START EXCERPTED DATA

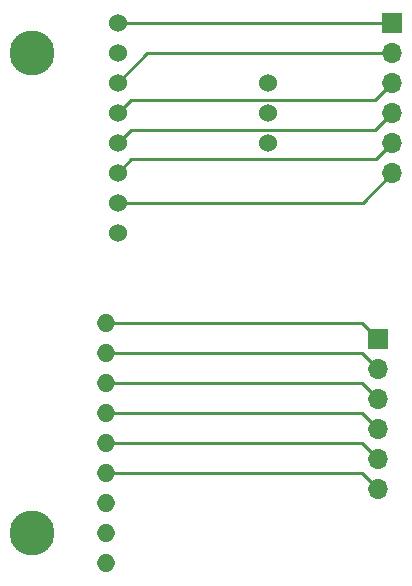
<source format=gbr>
%TF.GenerationSoftware,KiCad,Pcbnew,(6.0.6)*%
%TF.CreationDate,2022-07-21T10:55:34-07:00*%
%TF.ProjectId,SensorEgg,53656e73-6f72-4456-9767-2e6b69636164,rev?*%
%TF.SameCoordinates,Original*%
%TF.FileFunction,Copper,L1,Top*%
%TF.FilePolarity,Positive*%
%FSLAX46Y46*%
G04 Gerber Fmt 4.6, Leading zero omitted, Abs format (unit mm)*
G04 Created by KiCad (PCBNEW (6.0.6)) date 2022-07-21 10:55:34*
%MOMM*%
%LPD*%
G01*
G04 APERTURE LIST*
%TA.AperFunction,ComponentPad*%
%ADD10C,3.800000*%
%TD*%
%TA.AperFunction,ComponentPad*%
%ADD11R,1.700000X1.700000*%
%TD*%
%TA.AperFunction,ComponentPad*%
%ADD12O,1.700000X1.700000*%
%TD*%
%TA.AperFunction,ComponentPad*%
%ADD13C,1.524000*%
%TD*%
%TA.AperFunction,ComponentPad*%
%ADD14O,1.540000X1.540000*%
%TD*%
%TA.AperFunction,Conductor*%
%ADD15C,0.250000*%
%TD*%
G04 APERTURE END LIST*
D10*
%TO.P,M2,1*%
%TO.N,N/C*%
X89290613Y-127036233D03*
%TD*%
D11*
%TO.P,LIS3DH Connector,1,Pin_1*%
%TO.N,Net-(J1-Pad1)*%
X119767007Y-83855834D03*
D12*
%TO.P,LIS3DH Connector,2,Pin_2*%
%TO.N,Net-(J1-Pad2)*%
X119767007Y-86395834D03*
%TO.P,LIS3DH Connector,3,Pin_3*%
%TO.N,Net-(J1-Pad3)*%
X119767007Y-88935834D03*
%TO.P,LIS3DH Connector,4,Pin_4*%
%TO.N,Net-(J1-Pad4)*%
X119767007Y-91475834D03*
%TO.P,LIS3DH Connector,5,Pin_5*%
%TO.N,Net-(J1-Pad5)*%
X119767007Y-94015834D03*
%TO.P,LIS3DH Connector,6,Pin_6*%
%TO.N,Net-(J1-Pad6)*%
X119767007Y-96555834D03*
%TD*%
D10*
%TO.P,M2,1*%
%TO.N,N/C*%
X89290613Y-86396233D03*
%TD*%
D11*
%TO.P,SD Card Reader Connector,1,Pin_1*%
%TO.N,Net-(J2-Pad1)*%
X118525613Y-110551233D03*
D12*
%TO.P,SD Card Reader Connector,2,Pin_2*%
%TO.N,Net-(J2-Pad2)*%
X118525613Y-113091233D03*
%TO.P,SD Card Reader Connector,3,Pin_3*%
%TO.N,Net-(J2-Pad3)*%
X118525613Y-115631233D03*
%TO.P,SD Card Reader Connector,4,Pin_4*%
%TO.N,Net-(J2-Pad4)*%
X118525613Y-118171233D03*
%TO.P,SD Card Reader Connector,5,Pin_5*%
%TO.N,Net-(J2-Pad5)*%
X118525613Y-120711233D03*
%TO.P,SD Card Reader Connector,6,Pin_6*%
%TO.N,Net-(J2-Pad6)*%
X118525613Y-123251233D03*
%TD*%
D10*
%TO.P,,1*%
%TO.N,N/C*%
X89290613Y-127036233D03*
%TD*%
D13*
%TO.P,U1,1,Vin*%
%TO.N,Net-(J1-Pad1)*%
X96520000Y-83820000D03*
%TO.P,U1,2,Vo*%
%TO.N,unconnected-(U1-Pad2)*%
X96520000Y-86360000D03*
%TO.P,U1,3,GND*%
%TO.N,Net-(J1-Pad2)*%
X96549750Y-88880100D03*
%TO.P,U1,4,SCL*%
%TO.N,Net-(J1-Pad3)*%
X96549750Y-91440000D03*
%TO.P,U1,5,SDA*%
%TO.N,Net-(J1-Pad4)*%
X96549750Y-93980000D03*
%TO.P,U1,6,SDO*%
%TO.N,Net-(J1-Pad5)*%
X96549750Y-96520000D03*
%TO.P,U1,7,CS*%
%TO.N,Net-(J1-Pad6)*%
X96549750Y-99060000D03*
%TO.P,U1,8,Int*%
%TO.N,unconnected-(U1-Pad8)*%
X96549750Y-101600000D03*
%TO.P,U1,9,A1*%
%TO.N,unconnected-(U1-Pad9)*%
X109220000Y-88900000D03*
%TO.P,U1,10,A2*%
%TO.N,unconnected-(U1-Pad10)*%
X109220000Y-91440000D03*
%TO.P,U1,11,A3*%
%TO.N,unconnected-(U1-Pad11)*%
X109220000Y-93980000D03*
%TD*%
D14*
%TO.P,U2,1,3V*%
%TO.N,Net-(J2-Pad1)*%
X95522500Y-109220000D03*
%TO.P,U2,2,GND*%
%TO.N,Net-(J2-Pad2)*%
X95522500Y-111760000D03*
%TO.P,U2,3,CLK*%
%TO.N,Net-(J2-Pad3)*%
X95522500Y-114300000D03*
%TO.P,U2,4,D0/SO*%
%TO.N,Net-(J2-Pad4)*%
X95522500Y-116840000D03*
%TO.P,U2,5,CMD/SI*%
%TO.N,Net-(J2-Pad5)*%
X95522500Y-119380000D03*
%TO.P,U2,6,D3/CS*%
%TO.N,Net-(J2-Pad6)*%
X95522500Y-121920000D03*
%TO.P,U2,7,D1*%
%TO.N,unconnected-(U2-Pad7)*%
X95522500Y-124460000D03*
%TO.P,U2,8,DAT2*%
%TO.N,unconnected-(U2-Pad8)*%
X95522500Y-127000000D03*
%TO.P,U2,9,DET*%
%TO.N,unconnected-(U2-Pad9)*%
X95522500Y-129540000D03*
%TD*%
D15*
%TO.N,Net-(J1-Pad1)*%
X96520000Y-83820000D02*
X119731173Y-83820000D01*
X119731173Y-83820000D02*
X119767007Y-83855834D01*
%TO.N,Net-(J1-Pad2)*%
X96549750Y-88880100D02*
X99034016Y-86395834D01*
X99034016Y-86395834D02*
X119767007Y-86395834D01*
%TO.N,Net-(J1-Pad3)*%
X96549750Y-91440000D02*
X97636750Y-90353000D01*
X118349841Y-90353000D02*
X119767007Y-88935834D01*
X97636750Y-90353000D02*
X118349841Y-90353000D01*
%TO.N,Net-(J1-Pad4)*%
X96549750Y-93980000D02*
X97636750Y-92893000D01*
X118349841Y-92893000D02*
X119767007Y-91475834D01*
X97636750Y-92893000D02*
X118349841Y-92893000D01*
%TO.N,Net-(J1-Pad5)*%
X118402007Y-95380834D02*
X119767007Y-94015834D01*
X96549750Y-96520000D02*
X97688916Y-95380834D01*
X97688916Y-95380834D02*
X118402007Y-95380834D01*
%TO.N,Net-(J1-Pad6)*%
X117262841Y-99060000D02*
X119767007Y-96555834D01*
X96549750Y-99060000D02*
X117262841Y-99060000D01*
%TO.N,Net-(J2-Pad1)*%
X117194380Y-109220000D02*
X118525613Y-110551233D01*
X107950000Y-109220000D02*
X117194380Y-109220000D01*
X95522500Y-109220000D02*
X109220000Y-109220000D01*
%TO.N,Net-(J2-Pad2)*%
X95522500Y-111760000D02*
X109220000Y-111760000D01*
X117194380Y-111760000D02*
X118525613Y-113091233D01*
X107950000Y-111760000D02*
X117194380Y-111760000D01*
%TO.N,Net-(J2-Pad3)*%
X107950000Y-114300000D02*
X117194380Y-114300000D01*
X95522500Y-114300000D02*
X109220000Y-114300000D01*
X117194380Y-114300000D02*
X118525613Y-115631233D01*
%TO.N,Net-(J2-Pad4)*%
X95522500Y-116840000D02*
X109220000Y-116840000D01*
X107950000Y-116840000D02*
X117194380Y-116840000D01*
X117194380Y-116840000D02*
X118525613Y-118171233D01*
%TO.N,Net-(J2-Pad5)*%
X117194380Y-119380000D02*
X118525613Y-120711233D01*
X95522500Y-119380000D02*
X109220000Y-119380000D01*
X107950000Y-119380000D02*
X117194380Y-119380000D01*
%TO.N,Net-(J2-Pad6)*%
X117194380Y-121920000D02*
X118525613Y-123251233D01*
X95522500Y-121920000D02*
X117194380Y-121920000D01*
%TD*%
M02*

</source>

END EXCERPTED DATA

EXERCISE REQUIREMENTS: Find the line with "X119767007Y-83855834D03*" in the entries above. Retype it and each line after it, exactly, through the line with "X118525613Y-113091233D03*", and stop there.

THE COMPLETED TASK:
X119767007Y-83855834D03*
D12*
%TO.P,LIS3DH Connector,2,Pin_2*%
%TO.N,Net-(J1-Pad2)*%
X119767007Y-86395834D03*
%TO.P,LIS3DH Connector,3,Pin_3*%
%TO.N,Net-(J1-Pad3)*%
X119767007Y-88935834D03*
%TO.P,LIS3DH Connector,4,Pin_4*%
%TO.N,Net-(J1-Pad4)*%
X119767007Y-91475834D03*
%TO.P,LIS3DH Connector,5,Pin_5*%
%TO.N,Net-(J1-Pad5)*%
X119767007Y-94015834D03*
%TO.P,LIS3DH Connector,6,Pin_6*%
%TO.N,Net-(J1-Pad6)*%
X119767007Y-96555834D03*
%TD*%
D10*
%TO.P,M2,1*%
%TO.N,N/C*%
X89290613Y-86396233D03*
%TD*%
D11*
%TO.P,SD Card Reader Connector,1,Pin_1*%
%TO.N,Net-(J2-Pad1)*%
X118525613Y-110551233D03*
D12*
%TO.P,SD Card Reader Connector,2,Pin_2*%
%TO.N,Net-(J2-Pad2)*%
X118525613Y-113091233D03*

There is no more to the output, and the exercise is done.